··· Data supplied

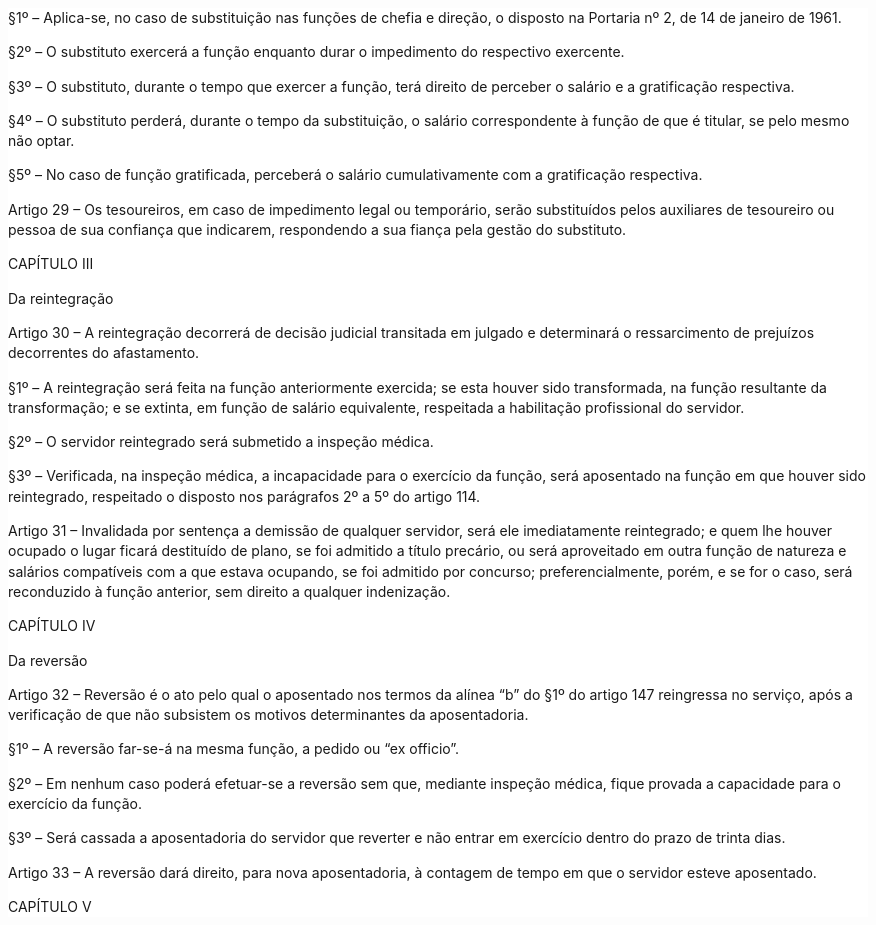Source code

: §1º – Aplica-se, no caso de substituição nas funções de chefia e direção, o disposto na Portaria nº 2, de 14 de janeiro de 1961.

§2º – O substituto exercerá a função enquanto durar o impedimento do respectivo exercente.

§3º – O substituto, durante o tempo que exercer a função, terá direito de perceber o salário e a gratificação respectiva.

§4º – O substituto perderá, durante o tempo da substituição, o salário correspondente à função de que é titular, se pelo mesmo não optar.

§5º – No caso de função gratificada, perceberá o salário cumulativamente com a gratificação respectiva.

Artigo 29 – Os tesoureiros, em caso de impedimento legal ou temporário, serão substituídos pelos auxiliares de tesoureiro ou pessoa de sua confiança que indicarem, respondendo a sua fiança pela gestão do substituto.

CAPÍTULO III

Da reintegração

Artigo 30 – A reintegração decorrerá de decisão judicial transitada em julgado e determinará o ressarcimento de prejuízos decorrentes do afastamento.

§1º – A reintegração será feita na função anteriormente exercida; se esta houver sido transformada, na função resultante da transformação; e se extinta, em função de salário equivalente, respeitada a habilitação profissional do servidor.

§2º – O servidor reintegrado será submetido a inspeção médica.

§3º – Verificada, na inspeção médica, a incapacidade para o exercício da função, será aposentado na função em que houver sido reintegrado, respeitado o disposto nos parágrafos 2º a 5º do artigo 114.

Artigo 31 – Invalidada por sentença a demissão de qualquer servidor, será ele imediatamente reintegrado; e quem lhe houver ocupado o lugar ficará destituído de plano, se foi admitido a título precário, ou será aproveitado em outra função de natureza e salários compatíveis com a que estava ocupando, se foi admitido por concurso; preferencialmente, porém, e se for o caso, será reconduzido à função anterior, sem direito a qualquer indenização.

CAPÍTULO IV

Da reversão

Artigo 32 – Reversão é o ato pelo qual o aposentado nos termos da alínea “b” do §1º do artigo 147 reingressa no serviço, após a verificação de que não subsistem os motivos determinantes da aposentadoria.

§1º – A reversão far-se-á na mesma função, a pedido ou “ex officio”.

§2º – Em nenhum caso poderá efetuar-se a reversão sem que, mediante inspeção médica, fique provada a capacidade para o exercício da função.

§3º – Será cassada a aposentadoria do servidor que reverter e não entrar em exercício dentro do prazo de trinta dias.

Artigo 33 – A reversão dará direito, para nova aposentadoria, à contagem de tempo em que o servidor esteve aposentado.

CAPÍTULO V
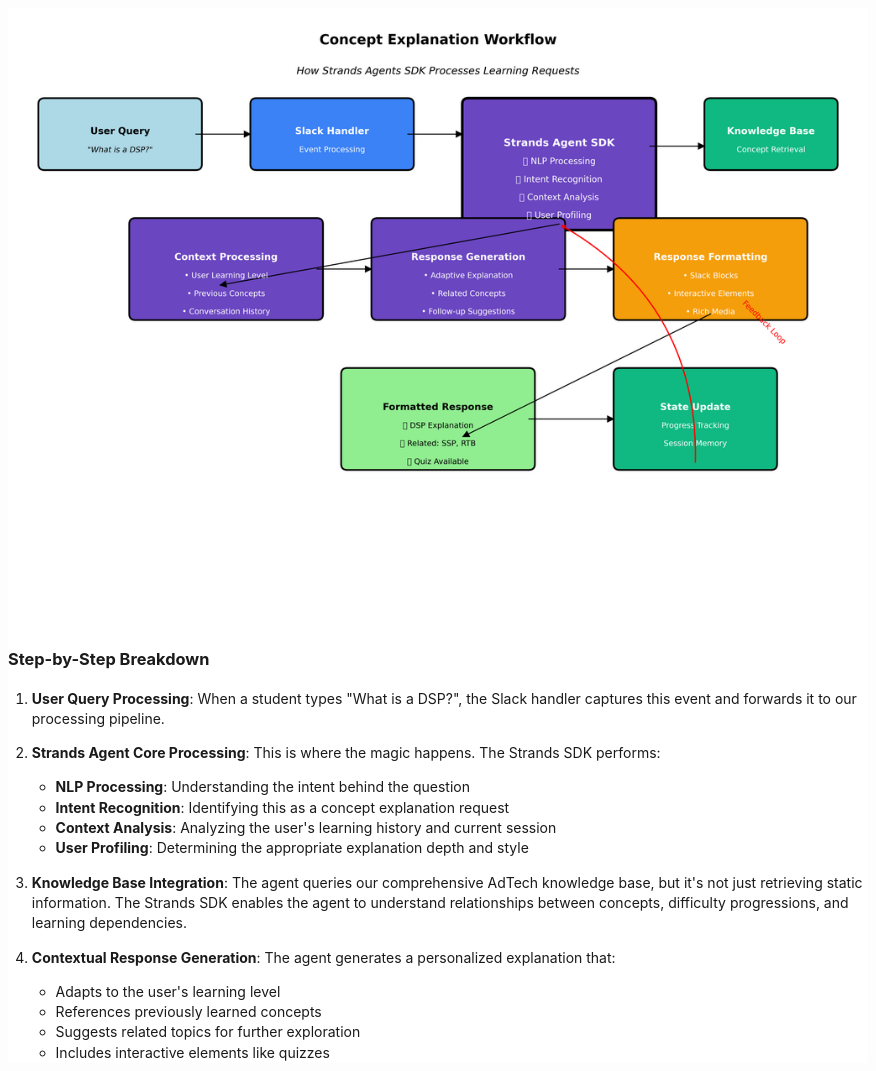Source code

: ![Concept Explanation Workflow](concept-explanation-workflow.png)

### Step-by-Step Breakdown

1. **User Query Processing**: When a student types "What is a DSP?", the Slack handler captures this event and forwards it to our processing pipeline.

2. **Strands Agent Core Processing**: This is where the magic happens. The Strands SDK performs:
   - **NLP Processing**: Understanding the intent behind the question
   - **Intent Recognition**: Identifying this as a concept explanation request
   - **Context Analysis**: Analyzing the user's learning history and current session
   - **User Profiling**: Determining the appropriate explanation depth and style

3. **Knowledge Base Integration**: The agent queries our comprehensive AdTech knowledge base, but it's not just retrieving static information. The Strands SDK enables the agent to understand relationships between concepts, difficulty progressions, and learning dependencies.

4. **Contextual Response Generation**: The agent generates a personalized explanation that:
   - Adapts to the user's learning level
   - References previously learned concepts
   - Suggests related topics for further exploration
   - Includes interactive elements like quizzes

······

Output, exactly, all the records above; include no pictures.

Response to the task —
Source code

: §1º – Aplica-se, no caso de substituição nas funções de chefia e direção, o disposto na Portaria nº 2, de 14 de janeiro de 1961.

§2º – O substituto exercerá a função enquanto durar o impedimento do respectivo exercente.

§3º – O substituto, durante o tempo que exercer a função, terá direito de perceber o salário e a gratificação respectiva.

§4º – O substituto perderá, durante o tempo da substituição, o salário correspondente à função de que é titular, se pelo mesmo não optar.

§5º – No caso de função gratificada, perceberá o salário cumulativamente com a gratificação respectiva.

Artigo 29 – Os tesoureiros, em caso de impedimento legal ou temporário, serão substituídos pelos auxiliares de tesoureiro ou pessoa de sua confiança que indicarem, respondendo a sua fiança pela gestão do substituto.

CAPÍTULO III

Da reintegração

Artigo 30 – A reintegração decorrerá de decisão judicial transitada em julgado e determinará o ressarcimento de prejuízos decorrentes do afastamento.

§1º – A reintegração será feita na função anteriormente exercida; se esta houver sido transformada, na função resultante da transformação; e se extinta, em função de salário equivalente, respeitada a habilitação profissional do servidor.

§2º – O servidor reintegrado será submetido a inspeção médica.

§3º – Verificada, na inspeção médica, a incapacidade para o exercício da função, será aposentado na função em que houver sido reintegrado, respeitado o disposto nos parágrafos 2º a 5º do artigo 114.

Artigo 31 – Invalidada por sentença a demissão de qualquer servidor, será ele imediatamente reintegrado; e quem lhe houver ocupado o lugar ficará destituído de plano, se foi admitido a título precário, ou será aproveitado em outra função de natureza e salários compatíveis com a que estava ocupando, se foi admitido por concurso; preferencialmente, porém, e se for o caso, será reconduzido à função anterior, sem direito a qualquer indenização.

CAPÍTULO IV

Da reversão

Artigo 32 – Reversão é o ato pelo qual o aposentado nos termos da alínea “b” do §1º do artigo 147 reingressa no serviço, após a verificação de que não subsistem os motivos determinantes da aposentadoria.

§1º – A reversão far-se-á na mesma função, a pedido ou “ex officio”.

§2º – Em nenhum caso poderá efetuar-se a reversão sem que, mediante inspeção médica, fique provada a capacidade para o exercício da função.

§3º – Será cassada a aposentadoria do servidor que reverter e não entrar em exercício dentro do prazo de trinta dias.

Artigo 33 – A reversão dará direito, para nova aposentadoria, à contagem de tempo em que o servidor esteve aposentado.

CAPÍTULO V
Source code

: ![Concept Explanation Workflow](concept-explanation-workflow.png)

### Step-by-Step Breakdown

1. **User Query Processing**: When a student types "What is a DSP?", the Slack handler captures this event and forwards it to our processing pipeline.

2. **Strands Agent Core Processing**: This is where the magic happens. The Strands SDK performs:
   - **NLP Processing**: Understanding the intent behind the question
   - **Intent Recognition**: Identifying this as a concept explanation request
   - **Context Analysis**: Analyzing the user's learning history and current session
   - **User Profiling**: Determining the appropriate explanation depth and style

3. **Knowledge Base Integration**: The agent queries our comprehensive AdTech knowledge base, but it's not just retrieving static information. The Strands SDK enables the agent to understand relationships between concepts, difficulty progressions, and learning dependencies.

4. **Contextual Response Generation**: The agent generates a personalized explanation that:
   - Adapts to the user's learning level
   - References previously learned concepts
   - Suggests related topics for further exploration
   - Includes interactive elements like quizzes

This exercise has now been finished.